Centre de déradicalisation de Beaumont-en-Véron : 150 riverains réclament sa "fermeture immédiate"

Le sort du centre devrait se jouer dans les prochaines semaines. Les élus locaux ont réclamé, vendredi, un moratoire "d'au minimum un mois" pour "tout remettre sur la table".

Le centre de déradicalisation de Pontourny à Beaumont-en-Veron (Indre-et-Loire), le 22 octobre 2016.
Le centre de déradicalisation de Pontourny à Beaumont-en-Veron (Indre-et-Loire), le 22 octobre 2016. (GUILLAUME SOUVANT / AFP)

Environ 150 personnes ont manifesté, samedi 11 février, à Beaumont-en-Véron, devant le centre de déradicalisation de Pontourny (Indre-et-Loire), pour réclamer sa "fermeture immédiate". Les riverains ont brandi des pancartes sur lesquelles étaient inscrits les slogans : "Cazeneuve, Le Roux, démission !", "Pontourny, ça suffit !" ou encore "Jihadiste = danger".

Décrié par les riverains et actuellement vide, ce centre est le seul de ce type en France. Son sort devrait se jouer dans les prochaines semaines, les élus locaux ayant réclamé vendredi un moratoire "d'au minimum un mois" pour "tout remettre sur la table".

La municipalité en faveur d'une fermeture du centre

Prévu pour 25 à 30 jeunes "volontaires en voie de radicalisation", le centre en a reçu "un maximum de neuf" depuis son ouverture le 1er juillet 2016, selon le maire de Chinon, Jean-Luc Dupont (Les Républicains).
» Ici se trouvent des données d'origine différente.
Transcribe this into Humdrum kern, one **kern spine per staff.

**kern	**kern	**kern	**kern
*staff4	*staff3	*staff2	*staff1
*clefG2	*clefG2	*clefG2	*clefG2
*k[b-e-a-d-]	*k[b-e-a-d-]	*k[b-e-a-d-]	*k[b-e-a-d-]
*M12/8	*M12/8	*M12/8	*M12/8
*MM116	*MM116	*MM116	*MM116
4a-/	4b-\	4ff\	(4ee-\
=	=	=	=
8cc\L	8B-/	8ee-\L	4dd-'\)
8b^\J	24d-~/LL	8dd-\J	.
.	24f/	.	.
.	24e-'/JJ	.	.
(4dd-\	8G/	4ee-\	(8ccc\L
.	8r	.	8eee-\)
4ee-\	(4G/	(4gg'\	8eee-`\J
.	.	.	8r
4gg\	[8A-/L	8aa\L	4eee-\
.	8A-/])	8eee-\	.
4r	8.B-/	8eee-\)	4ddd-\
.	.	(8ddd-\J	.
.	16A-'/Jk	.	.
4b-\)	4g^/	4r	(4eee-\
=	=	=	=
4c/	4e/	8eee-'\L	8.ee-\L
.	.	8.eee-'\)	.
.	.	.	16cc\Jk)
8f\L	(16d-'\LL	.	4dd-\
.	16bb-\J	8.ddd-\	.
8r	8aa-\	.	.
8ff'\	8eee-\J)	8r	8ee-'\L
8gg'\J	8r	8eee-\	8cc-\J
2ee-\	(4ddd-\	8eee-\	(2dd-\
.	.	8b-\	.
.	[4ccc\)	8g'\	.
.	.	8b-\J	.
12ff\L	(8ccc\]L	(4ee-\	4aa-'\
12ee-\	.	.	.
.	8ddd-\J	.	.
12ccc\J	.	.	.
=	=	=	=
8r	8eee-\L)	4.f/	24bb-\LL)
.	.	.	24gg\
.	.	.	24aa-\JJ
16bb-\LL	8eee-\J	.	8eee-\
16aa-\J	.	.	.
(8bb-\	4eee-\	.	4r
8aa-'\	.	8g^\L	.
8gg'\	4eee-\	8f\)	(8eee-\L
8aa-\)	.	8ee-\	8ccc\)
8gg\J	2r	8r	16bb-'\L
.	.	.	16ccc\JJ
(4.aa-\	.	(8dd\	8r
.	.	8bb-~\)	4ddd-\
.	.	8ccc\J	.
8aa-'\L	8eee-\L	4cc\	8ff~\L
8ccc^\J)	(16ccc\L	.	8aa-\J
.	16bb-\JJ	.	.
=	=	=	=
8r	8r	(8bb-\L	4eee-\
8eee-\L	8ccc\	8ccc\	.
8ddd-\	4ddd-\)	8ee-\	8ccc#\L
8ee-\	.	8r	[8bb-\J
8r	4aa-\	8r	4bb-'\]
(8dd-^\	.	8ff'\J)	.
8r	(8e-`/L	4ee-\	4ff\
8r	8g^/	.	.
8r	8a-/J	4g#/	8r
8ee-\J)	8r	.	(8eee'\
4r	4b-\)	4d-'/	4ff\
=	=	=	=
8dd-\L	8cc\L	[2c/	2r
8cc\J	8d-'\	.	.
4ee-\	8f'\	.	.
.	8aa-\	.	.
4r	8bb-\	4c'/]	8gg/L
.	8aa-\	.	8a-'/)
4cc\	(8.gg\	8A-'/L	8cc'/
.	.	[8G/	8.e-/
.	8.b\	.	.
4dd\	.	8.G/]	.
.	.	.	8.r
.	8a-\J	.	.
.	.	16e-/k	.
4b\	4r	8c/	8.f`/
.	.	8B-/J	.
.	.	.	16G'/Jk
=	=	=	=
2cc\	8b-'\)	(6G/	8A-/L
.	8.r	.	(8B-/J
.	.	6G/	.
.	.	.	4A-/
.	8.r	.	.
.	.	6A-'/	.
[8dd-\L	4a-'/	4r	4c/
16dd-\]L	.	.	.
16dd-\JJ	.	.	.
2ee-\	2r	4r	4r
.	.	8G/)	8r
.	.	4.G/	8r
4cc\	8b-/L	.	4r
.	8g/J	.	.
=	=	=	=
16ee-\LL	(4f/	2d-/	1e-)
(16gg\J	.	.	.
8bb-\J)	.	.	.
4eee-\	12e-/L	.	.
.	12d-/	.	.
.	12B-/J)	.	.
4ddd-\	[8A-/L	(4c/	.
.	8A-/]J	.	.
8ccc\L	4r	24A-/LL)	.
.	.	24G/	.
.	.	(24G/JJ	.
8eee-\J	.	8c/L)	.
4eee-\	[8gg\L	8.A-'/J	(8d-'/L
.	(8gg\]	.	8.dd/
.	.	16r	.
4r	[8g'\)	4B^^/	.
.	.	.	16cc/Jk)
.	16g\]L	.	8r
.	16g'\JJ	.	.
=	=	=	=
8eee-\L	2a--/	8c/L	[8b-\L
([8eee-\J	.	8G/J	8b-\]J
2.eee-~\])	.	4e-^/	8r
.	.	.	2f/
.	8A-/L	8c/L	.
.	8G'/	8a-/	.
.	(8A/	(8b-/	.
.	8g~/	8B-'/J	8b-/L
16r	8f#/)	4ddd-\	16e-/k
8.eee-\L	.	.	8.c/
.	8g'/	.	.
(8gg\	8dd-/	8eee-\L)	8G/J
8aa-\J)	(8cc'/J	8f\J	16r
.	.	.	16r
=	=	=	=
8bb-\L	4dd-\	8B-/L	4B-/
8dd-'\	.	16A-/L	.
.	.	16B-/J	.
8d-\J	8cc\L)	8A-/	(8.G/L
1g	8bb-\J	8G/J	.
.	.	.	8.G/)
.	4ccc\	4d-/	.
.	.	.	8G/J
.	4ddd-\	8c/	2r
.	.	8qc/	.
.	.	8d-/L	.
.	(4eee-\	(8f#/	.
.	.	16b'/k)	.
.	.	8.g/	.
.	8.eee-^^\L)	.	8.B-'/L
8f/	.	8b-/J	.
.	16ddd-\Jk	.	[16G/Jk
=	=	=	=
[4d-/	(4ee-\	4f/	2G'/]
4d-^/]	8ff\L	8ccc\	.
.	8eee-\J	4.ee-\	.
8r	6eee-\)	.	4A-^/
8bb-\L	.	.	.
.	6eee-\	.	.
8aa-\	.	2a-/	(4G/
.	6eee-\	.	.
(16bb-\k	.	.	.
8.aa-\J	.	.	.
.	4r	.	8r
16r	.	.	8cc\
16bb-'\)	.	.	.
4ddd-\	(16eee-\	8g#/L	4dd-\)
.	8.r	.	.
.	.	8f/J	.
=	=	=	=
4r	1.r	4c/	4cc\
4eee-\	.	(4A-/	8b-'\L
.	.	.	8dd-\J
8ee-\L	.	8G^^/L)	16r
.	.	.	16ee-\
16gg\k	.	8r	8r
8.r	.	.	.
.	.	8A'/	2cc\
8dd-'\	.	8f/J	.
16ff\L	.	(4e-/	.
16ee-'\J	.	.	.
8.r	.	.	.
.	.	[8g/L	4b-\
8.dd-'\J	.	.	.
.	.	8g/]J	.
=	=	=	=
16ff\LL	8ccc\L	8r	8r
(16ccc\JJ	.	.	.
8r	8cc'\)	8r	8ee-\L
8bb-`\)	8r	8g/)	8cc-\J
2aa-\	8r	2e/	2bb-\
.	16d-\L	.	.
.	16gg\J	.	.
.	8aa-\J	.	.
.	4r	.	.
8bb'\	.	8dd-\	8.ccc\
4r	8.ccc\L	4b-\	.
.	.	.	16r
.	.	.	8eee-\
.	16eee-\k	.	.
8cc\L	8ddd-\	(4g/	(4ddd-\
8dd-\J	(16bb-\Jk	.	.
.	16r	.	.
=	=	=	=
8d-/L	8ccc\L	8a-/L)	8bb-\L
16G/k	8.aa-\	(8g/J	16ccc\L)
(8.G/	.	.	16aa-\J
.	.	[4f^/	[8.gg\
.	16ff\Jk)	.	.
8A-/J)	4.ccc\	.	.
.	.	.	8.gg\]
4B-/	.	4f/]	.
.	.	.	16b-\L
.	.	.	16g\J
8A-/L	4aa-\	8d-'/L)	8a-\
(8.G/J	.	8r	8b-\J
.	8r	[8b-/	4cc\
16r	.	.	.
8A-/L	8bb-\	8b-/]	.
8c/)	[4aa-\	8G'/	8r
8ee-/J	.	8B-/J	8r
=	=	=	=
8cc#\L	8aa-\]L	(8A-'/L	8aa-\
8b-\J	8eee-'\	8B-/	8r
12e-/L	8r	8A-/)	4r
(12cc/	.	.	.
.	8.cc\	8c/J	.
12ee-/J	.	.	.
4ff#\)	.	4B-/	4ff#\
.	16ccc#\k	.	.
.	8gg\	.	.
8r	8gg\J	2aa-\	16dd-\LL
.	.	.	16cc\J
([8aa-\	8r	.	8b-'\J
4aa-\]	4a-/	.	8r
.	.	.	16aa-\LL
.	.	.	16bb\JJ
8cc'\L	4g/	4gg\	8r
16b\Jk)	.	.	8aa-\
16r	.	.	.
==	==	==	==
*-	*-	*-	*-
Condamné notamment pour violences, le dernier pensionnaire a quitté la structure cette semaine.

Une délégation a été reçue à la mairie. A cette occasion, le premier adjoint au maire, Vincent Naulet, a rappelé que "lors du dernier conseil municipal, la municipalité s'est prononcée pour la fermeture du centre car l'Etat n'a pas respecté ses engagements. Le moratoire est une bonne chose qui permet de donner le temps de la réflexion".

"Je peux vous dire que ce centre va rester ouvert"

Mais pour Catherine Bideau, porte-parole de l'association Radicalement Digne de Pontourny, l'évaluation est déjà faite : "Nous demandons la fermeture immédiate du centre. Nous avons eu des profils dangereux, radicalisés. Ce qui est contraire à ce qui avait été annoncé par l'Etat. On ne veut pas de moratoire. Ça ne servira à rien."

Vendredi, le ministre de l'Intérieur Bruno Le Roux a pourtant écarté la fermeture de Pontourny. "Je peux vous dire que ce centre va rester ouvert", a-t-il déclaré sur Europe 1. "Localement, il n'y a jamais eu aucun problème avec ce centre", a-t-il assuré en annonçant "une évaluation à la fin du premier semestre". Il a ajouté avoir "demandé au préfet de donner de nouveaux cas pour pouvoir le remplir".